Stored data entries
----------------------------------------

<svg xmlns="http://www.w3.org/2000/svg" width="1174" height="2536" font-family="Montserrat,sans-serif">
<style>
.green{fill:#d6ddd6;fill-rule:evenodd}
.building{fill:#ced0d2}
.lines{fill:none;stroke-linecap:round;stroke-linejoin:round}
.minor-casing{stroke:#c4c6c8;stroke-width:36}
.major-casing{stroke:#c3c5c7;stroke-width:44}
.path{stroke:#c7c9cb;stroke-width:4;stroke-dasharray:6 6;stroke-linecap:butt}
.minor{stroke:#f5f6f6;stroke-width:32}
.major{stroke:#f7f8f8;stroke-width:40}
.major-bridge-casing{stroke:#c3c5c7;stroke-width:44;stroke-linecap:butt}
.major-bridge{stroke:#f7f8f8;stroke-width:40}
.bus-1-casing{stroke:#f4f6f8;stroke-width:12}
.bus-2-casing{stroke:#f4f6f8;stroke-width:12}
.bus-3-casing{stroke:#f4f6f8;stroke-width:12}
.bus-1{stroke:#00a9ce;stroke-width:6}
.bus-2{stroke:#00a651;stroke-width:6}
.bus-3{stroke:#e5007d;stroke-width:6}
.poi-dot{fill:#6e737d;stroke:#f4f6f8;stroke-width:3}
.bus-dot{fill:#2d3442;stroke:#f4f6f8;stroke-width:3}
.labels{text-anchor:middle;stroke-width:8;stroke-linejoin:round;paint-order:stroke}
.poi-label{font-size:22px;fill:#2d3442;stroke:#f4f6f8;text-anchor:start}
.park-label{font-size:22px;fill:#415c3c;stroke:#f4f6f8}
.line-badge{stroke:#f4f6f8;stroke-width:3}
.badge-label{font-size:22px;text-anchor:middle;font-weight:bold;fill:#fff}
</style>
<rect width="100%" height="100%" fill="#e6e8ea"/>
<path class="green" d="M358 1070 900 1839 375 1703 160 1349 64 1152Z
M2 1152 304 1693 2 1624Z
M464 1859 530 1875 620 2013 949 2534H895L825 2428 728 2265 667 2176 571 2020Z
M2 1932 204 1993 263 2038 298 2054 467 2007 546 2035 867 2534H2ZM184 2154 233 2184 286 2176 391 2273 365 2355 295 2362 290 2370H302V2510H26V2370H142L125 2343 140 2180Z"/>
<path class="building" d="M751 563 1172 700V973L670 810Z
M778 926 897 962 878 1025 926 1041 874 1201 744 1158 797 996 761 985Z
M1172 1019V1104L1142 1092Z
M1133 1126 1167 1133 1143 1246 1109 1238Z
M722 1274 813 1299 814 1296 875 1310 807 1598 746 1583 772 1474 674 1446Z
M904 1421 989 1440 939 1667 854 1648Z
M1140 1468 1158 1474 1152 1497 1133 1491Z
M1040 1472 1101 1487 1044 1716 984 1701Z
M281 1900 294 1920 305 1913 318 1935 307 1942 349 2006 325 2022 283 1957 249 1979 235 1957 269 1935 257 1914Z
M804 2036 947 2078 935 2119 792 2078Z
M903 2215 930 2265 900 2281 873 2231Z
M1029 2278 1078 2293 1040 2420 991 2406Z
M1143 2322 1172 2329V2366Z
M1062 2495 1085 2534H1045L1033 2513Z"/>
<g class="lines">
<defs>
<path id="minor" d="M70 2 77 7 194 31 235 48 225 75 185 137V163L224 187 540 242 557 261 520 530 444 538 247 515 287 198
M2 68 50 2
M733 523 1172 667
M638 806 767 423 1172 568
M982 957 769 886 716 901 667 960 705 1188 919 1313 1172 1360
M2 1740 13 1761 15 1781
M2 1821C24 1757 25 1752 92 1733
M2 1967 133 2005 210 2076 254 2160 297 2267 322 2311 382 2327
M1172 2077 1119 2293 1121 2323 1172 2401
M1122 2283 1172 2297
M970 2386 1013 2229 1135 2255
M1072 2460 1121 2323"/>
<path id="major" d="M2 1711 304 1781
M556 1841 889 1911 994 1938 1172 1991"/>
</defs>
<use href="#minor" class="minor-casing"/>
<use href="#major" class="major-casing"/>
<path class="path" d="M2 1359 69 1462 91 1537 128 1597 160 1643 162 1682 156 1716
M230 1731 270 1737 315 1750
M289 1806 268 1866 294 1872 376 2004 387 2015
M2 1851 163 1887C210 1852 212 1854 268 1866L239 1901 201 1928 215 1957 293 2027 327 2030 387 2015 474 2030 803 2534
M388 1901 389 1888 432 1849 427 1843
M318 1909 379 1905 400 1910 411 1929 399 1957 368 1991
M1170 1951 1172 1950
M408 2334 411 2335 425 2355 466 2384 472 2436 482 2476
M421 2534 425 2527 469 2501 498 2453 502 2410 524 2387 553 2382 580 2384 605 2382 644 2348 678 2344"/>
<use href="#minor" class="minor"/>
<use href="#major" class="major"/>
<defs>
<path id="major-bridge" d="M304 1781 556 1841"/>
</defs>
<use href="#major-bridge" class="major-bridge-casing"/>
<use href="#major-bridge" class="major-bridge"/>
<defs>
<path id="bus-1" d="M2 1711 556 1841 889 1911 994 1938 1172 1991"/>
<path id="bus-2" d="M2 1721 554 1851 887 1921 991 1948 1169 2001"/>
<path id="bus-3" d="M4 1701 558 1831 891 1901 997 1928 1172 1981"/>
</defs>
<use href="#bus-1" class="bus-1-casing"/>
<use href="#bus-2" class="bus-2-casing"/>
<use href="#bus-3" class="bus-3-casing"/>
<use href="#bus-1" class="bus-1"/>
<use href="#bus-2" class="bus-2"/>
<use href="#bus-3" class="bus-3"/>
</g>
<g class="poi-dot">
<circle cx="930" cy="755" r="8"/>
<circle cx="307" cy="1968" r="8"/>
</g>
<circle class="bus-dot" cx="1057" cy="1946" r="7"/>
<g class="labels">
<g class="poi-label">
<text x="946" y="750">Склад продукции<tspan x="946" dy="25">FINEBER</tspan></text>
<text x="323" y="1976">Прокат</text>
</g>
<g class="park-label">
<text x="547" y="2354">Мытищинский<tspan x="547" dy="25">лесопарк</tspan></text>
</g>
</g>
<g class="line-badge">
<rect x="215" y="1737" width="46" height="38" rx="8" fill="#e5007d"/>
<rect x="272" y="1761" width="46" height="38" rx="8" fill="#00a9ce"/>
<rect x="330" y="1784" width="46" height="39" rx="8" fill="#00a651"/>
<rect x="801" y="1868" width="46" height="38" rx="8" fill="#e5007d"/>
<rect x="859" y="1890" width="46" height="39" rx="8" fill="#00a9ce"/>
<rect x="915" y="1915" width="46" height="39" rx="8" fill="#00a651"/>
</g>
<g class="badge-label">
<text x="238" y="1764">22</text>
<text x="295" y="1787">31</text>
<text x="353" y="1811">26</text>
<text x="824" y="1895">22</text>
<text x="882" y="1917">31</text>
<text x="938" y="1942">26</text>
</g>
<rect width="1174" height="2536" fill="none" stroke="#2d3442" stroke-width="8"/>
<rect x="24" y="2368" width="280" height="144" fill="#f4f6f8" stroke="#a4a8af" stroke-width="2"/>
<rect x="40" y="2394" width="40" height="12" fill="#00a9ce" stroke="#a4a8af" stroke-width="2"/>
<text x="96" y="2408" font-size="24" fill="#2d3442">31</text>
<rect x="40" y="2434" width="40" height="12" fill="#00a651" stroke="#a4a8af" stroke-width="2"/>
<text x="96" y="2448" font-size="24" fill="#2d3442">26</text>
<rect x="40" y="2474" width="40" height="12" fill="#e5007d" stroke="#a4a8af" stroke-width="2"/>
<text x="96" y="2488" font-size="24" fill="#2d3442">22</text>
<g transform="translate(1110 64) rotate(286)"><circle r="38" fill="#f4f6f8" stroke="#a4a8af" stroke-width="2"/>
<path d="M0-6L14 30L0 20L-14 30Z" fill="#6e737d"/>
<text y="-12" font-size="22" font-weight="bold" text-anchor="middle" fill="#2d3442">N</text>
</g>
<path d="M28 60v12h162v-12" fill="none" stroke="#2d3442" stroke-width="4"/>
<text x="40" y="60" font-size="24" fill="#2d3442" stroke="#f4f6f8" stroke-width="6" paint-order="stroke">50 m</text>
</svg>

----------------------------------------

TASK ITEM
Scan the records for the string "lines". Copy each line in which it appears.

YOUR SOLUTION
.lines{fill:none;stroke-linecap:round;stroke-linejoin:round}
<g class="lines">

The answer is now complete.